DO THIS >> Which lines in the material below contain the string "alphaTex"? Show each of them in full, and treat uppercase and lowercase as different.

DATA EXTRACT >>
━━━━━━━━
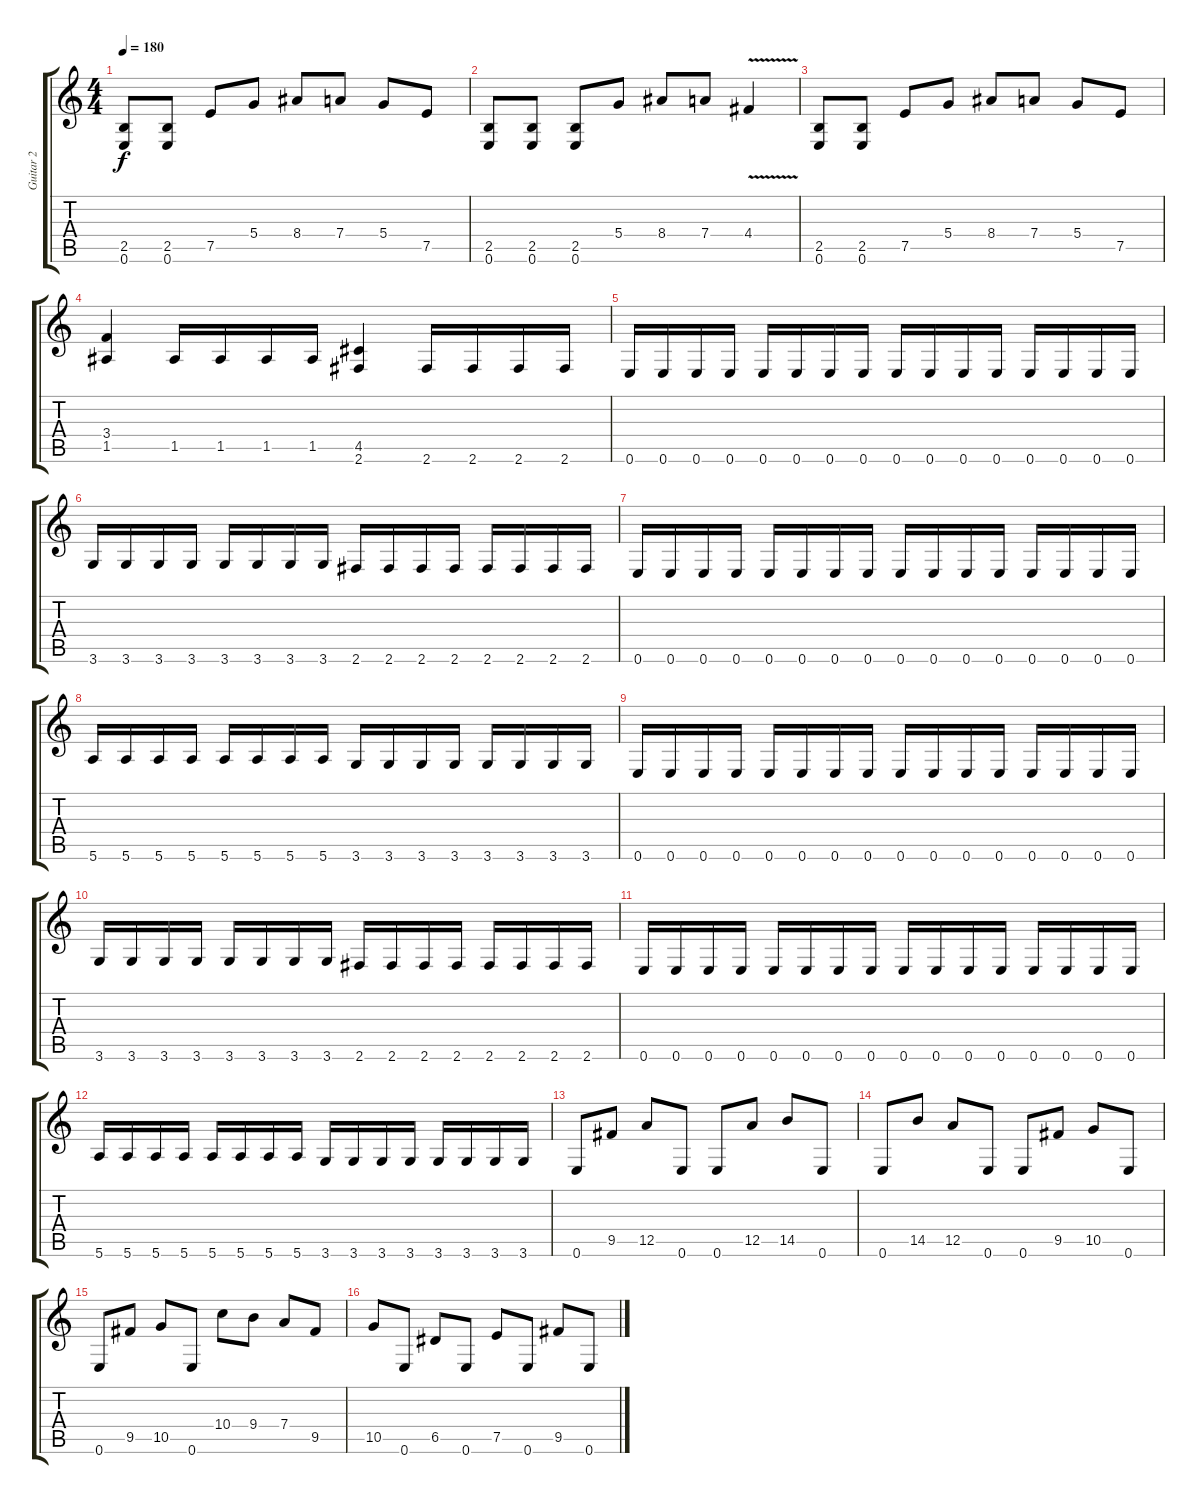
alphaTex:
━━━━━━━━
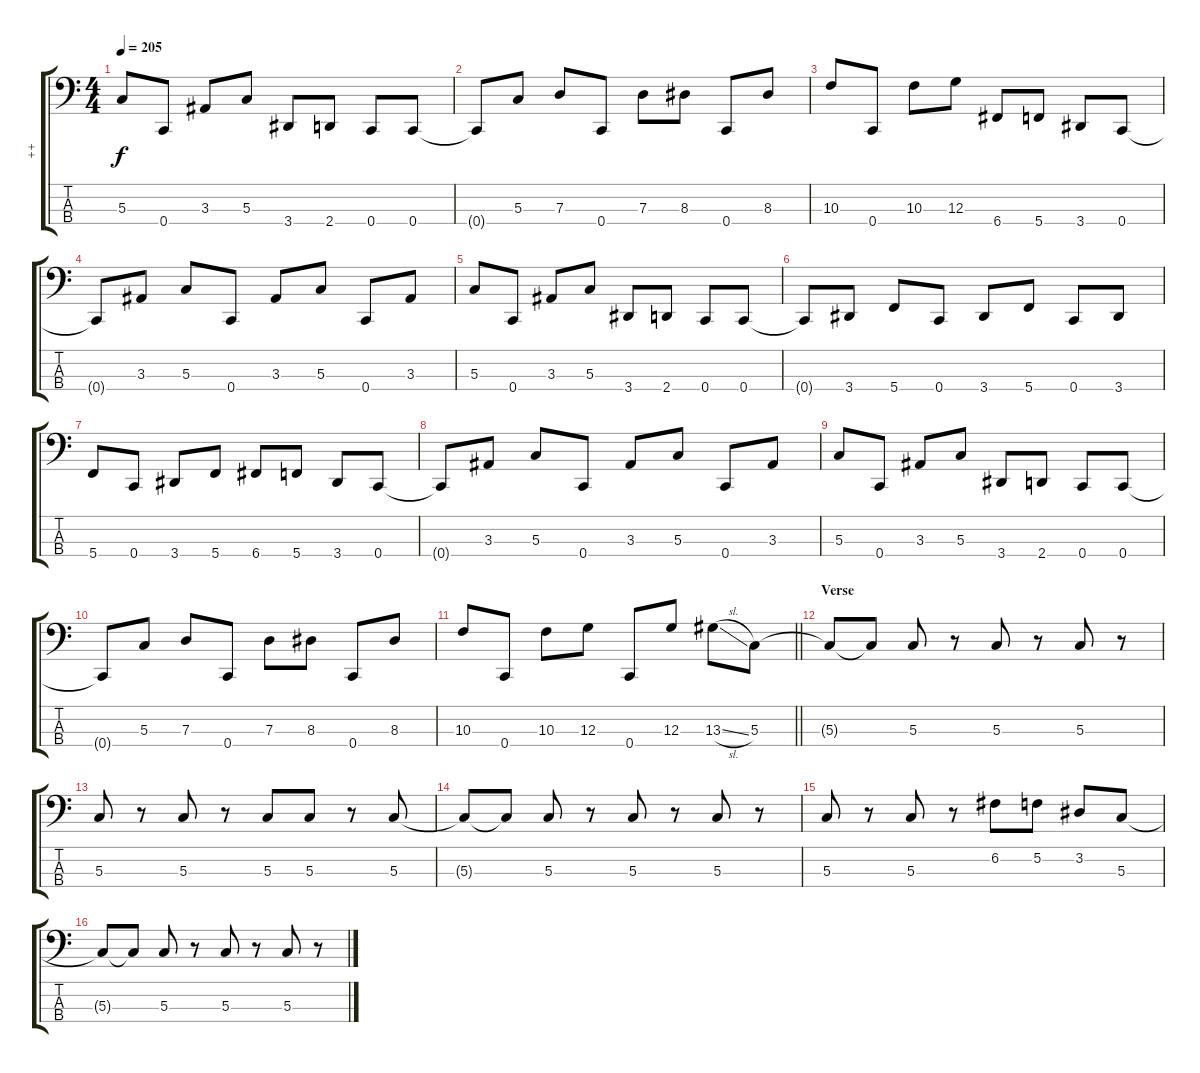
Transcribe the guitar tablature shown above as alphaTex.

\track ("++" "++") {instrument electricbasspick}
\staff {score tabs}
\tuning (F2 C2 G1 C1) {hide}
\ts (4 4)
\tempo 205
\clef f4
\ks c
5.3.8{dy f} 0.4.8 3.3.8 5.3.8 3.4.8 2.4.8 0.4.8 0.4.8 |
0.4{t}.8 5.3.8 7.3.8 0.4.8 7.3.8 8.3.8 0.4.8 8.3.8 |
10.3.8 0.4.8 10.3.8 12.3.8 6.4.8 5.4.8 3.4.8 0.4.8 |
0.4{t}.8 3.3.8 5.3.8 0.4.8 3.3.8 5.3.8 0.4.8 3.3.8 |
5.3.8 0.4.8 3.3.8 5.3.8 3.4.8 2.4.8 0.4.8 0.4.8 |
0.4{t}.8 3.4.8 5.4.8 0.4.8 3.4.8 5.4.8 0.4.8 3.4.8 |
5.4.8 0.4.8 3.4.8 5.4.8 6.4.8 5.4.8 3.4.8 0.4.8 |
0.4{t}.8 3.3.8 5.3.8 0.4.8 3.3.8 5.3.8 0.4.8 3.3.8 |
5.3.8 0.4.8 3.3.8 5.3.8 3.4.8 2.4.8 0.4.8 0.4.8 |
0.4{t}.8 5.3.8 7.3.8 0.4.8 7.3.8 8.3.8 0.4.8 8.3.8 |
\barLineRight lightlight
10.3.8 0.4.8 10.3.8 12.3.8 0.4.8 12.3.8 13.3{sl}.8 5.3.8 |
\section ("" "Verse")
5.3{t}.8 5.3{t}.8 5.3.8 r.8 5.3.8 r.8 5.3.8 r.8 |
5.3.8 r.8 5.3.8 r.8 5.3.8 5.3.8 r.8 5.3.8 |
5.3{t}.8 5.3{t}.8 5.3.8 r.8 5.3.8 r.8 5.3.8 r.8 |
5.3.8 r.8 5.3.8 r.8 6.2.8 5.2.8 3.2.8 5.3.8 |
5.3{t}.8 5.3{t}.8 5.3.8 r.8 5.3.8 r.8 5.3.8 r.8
━━━━━━━━
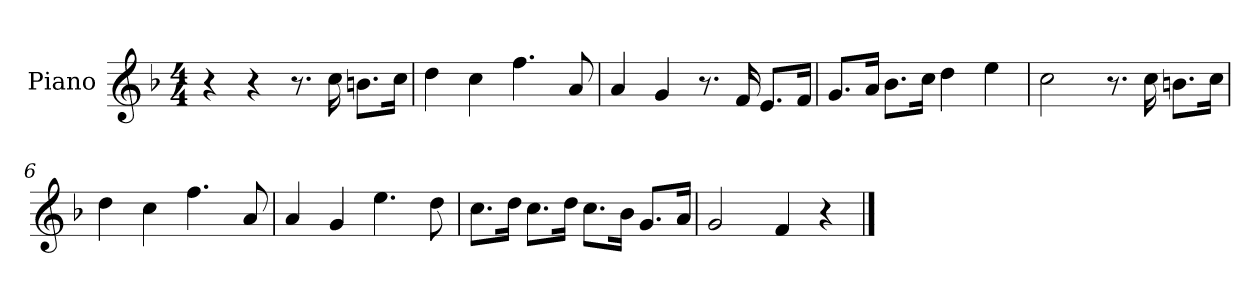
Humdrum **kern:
━━━━━━━━
CORRECT OUTPUT >>
alphaTex:
Transcribe the guitar tablature shown above as alphaTex.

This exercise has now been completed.